== Segment start ==
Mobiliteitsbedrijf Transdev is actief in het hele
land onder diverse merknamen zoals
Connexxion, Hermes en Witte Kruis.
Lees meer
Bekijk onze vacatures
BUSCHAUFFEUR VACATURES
== Segment end ==
== Segment start ==
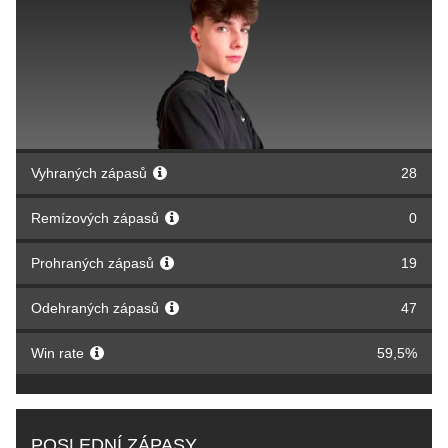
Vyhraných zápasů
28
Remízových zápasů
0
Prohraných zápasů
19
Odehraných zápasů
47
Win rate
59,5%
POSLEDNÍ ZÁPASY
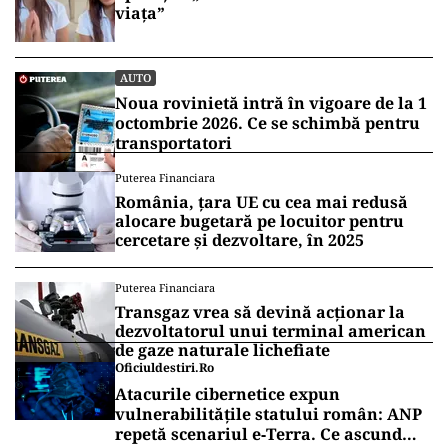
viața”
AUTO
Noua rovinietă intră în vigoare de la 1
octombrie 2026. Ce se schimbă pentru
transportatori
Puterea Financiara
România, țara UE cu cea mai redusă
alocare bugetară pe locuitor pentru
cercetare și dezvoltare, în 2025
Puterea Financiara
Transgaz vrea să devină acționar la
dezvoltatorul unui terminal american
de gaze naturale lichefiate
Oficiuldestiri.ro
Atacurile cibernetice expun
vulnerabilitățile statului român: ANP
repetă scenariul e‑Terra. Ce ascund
== Segment end ==
_EXERCISE_. A single number is expected here: the count of lines in the material above with "pentru" in them.

_PROBLEM SOLUTION_. 2